> **待研文本**
CML細胞鞘氨醇激酶去SUMO化修飾及在發病中的作用研究

鞘氨醇激酶（SPK）是調節細胞增殖和遷移的重要信號分子並在CML乾祖細胞中高表達。我們研究結果證明SPK存在翻譯後SUMO化修飾，但SPK 在CML細胞中SUMO化修飾的調控機制以及與CML發病的關係並不清楚。 SENP1是催化去SUMO 化的特異性蛋白酶。本課題將利用基因轉移、RNA干涉、造血乾祖細胞檢測以及轉基因小鼠等研究手段，闡明CML細胞中SENPl的表達水平及對SPK 去SUMO化的作用與機制。構建系列SPK1 SUMO位點缺失的突變體，並檢測不同突變體對CML細胞增殖、凋亡以及藥物敏感性等生物學特性的影響；構建SPK1突變體敲入的轉基因小鼠模型，結合逆轉錄病毒介導的brc-abl 造血幹細胞基因轉移模型，闡明SPK去SUMO化修飾在CML 發病中的作用。利用化學抑制劑聯合抑制SENP1 和SPK1對CML小鼠 的治療作用。本課題將闡釋CML發病及耐藥新機制並為其治療提供靶點。

> **資料集所列項目**
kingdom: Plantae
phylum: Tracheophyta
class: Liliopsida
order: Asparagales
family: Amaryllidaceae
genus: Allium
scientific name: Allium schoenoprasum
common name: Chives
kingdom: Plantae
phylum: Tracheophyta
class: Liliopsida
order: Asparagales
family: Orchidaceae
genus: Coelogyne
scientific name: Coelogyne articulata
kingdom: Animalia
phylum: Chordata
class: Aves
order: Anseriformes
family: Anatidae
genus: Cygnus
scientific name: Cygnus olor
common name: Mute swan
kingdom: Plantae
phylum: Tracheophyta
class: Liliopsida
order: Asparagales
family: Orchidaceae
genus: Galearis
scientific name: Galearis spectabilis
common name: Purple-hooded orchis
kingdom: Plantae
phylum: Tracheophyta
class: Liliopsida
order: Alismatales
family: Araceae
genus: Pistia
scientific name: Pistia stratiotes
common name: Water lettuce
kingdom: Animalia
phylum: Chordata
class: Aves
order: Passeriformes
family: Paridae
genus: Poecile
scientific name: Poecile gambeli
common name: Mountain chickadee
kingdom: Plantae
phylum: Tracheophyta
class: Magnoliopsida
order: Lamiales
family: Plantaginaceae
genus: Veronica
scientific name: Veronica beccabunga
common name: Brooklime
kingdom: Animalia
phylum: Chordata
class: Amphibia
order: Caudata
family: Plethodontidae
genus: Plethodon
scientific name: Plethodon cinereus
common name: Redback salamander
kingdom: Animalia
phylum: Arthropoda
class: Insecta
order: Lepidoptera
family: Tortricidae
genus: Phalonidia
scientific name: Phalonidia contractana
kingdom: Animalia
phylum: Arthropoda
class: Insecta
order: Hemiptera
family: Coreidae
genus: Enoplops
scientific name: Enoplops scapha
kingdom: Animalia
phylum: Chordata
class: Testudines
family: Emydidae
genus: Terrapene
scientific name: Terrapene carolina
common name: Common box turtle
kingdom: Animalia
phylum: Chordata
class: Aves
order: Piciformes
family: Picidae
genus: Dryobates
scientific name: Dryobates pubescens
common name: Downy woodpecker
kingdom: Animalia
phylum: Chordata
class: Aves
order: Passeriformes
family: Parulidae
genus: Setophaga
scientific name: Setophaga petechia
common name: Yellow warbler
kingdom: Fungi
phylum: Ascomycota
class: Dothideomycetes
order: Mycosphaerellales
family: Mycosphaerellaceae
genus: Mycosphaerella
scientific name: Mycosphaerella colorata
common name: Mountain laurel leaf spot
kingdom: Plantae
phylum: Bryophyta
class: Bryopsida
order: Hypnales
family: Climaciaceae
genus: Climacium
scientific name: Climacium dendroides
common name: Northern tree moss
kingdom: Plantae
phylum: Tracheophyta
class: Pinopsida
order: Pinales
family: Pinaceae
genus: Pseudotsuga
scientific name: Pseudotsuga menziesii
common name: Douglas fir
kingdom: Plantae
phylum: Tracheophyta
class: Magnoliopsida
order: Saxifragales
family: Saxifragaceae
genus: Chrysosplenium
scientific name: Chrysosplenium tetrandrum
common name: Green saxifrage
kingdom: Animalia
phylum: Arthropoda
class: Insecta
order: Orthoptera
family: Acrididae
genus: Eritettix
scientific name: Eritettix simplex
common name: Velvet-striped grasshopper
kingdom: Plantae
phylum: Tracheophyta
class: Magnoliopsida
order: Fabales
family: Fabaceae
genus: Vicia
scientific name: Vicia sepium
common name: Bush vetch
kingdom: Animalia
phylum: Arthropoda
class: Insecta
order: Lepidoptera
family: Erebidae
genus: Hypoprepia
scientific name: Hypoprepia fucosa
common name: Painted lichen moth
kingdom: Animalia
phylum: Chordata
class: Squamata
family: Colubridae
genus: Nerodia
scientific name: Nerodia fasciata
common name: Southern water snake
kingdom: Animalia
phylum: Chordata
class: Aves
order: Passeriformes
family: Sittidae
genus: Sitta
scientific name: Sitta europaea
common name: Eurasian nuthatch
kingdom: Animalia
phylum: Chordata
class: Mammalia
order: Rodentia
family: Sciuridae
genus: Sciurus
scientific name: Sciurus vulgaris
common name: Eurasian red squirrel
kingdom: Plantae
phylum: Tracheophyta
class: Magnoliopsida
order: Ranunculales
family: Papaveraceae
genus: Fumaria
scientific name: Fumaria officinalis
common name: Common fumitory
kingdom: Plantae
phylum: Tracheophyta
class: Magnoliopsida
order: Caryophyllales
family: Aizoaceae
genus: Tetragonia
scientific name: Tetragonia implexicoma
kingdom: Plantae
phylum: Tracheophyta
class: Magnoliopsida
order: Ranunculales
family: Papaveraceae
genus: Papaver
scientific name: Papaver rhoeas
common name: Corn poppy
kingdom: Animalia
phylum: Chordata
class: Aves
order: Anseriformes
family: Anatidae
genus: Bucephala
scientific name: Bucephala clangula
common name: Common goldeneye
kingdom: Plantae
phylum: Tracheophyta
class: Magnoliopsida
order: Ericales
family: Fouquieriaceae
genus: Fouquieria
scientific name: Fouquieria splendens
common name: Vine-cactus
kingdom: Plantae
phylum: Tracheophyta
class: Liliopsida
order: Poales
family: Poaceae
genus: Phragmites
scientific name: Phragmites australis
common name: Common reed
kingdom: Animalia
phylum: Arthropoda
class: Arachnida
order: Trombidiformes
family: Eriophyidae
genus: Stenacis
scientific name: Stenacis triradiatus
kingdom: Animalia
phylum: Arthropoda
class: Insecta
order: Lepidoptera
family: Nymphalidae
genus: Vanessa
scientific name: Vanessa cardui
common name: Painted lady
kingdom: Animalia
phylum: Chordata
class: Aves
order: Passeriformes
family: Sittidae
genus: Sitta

> **工作任務**
接著上面那篇關於CML細胞鞘氨醇激酶去SUMO化的研究摘要往下寫，從最後一句之後開始。

> **任務回答**
蛋白SUMO化調控影響細胞增殖存活等生物學特性。鞘氨醇激酶（SPK）在 CML 乾祖細胞中高表達且存在翻譯後去SUMO 化修飾。SENP1 是催化去 SUMO 化的特異性蛋白酶。本項目集中於SENP1與SPK去SUMO化修飾調控CML 細胞生物學特性及機制。主要研究進展和發現包括：(1) 闡明了SENP1 在CML乾祖細胞中高表達調控及其對生物學特性的影響。SENP1在原代CML幹細胞中高表達，並與BCR-ABL的酪氨酸激酶活性密切相關。BCR-ABL通過STAT5信號通路調控去SUMO化酶SENP1的表達。干涉SENP1 抑制CML細胞的增殖，並促進其凋亡。(2) 闡明了SPK調控細胞組蛋白去乙醯酶Sirt1通路的機制。SPK能夠調控Sirt1在CML的表達，SIRT1介導SPK/S1P誘導的細胞增殖和遷移，並且SPK及SIRT1抑制劑聯合協同抑制CML細胞的增殖能力。(3)闡明了SPK調控細胞線粒體磷酸酶PTPMT1並影響白血病細胞糖代謝的新機制。證明了SPK及Ptpmt1都是低氧誘導表達的分子；SPK和Ptpmt1敲低能夠明顯減低細胞葡萄糖的利用和消耗。SPK和Ptpmt1存在競爭性調節。(4)證明了靶向SENP1抑制CML發病並克服其耐藥性。利用BCR-ABL轉基因小鼠的白血病幹細胞模型，證明了干涉CML小鼠LTHSC表達促進CML細胞的凋亡,並抑制小鼠的發病。SENP1沉默使格列衛耐藥細胞的存活率明顯下降，能夠增加耐藥細胞對Imatinib的敏感性。(5)闡明了NF-kB信號激活調控機制及在CML小鼠發病中作用。證明了SENP1 抑制血液腫瘤細胞生長通過NF-κB激活。證明了在BCR-ABL轉基因移植的小鼠模型中，也存在A20抑制和NF-κB激活的信號軸。(6) 細胞鐵死亡模型建立及闡明SENP1信號調控細胞鐵死亡。利用CML細胞系體外鐵死亡模型，篩選了信號通路抑制劑對白血病細胞鐵死亡影響。證明了磷脂代謝信號ENPP2、SENP1及miR-17-92是重要的細胞鐵死亡調節分子。本項目證明了SPK和SENP1是CML細胞生物學特性重要調控分子， 通過調控蛋白SUMO化、乙醯化及糖代謝等途徑參與CML 細胞惡性增殖及耐藥性調控，上述結果為CML治療提供了新的靶點。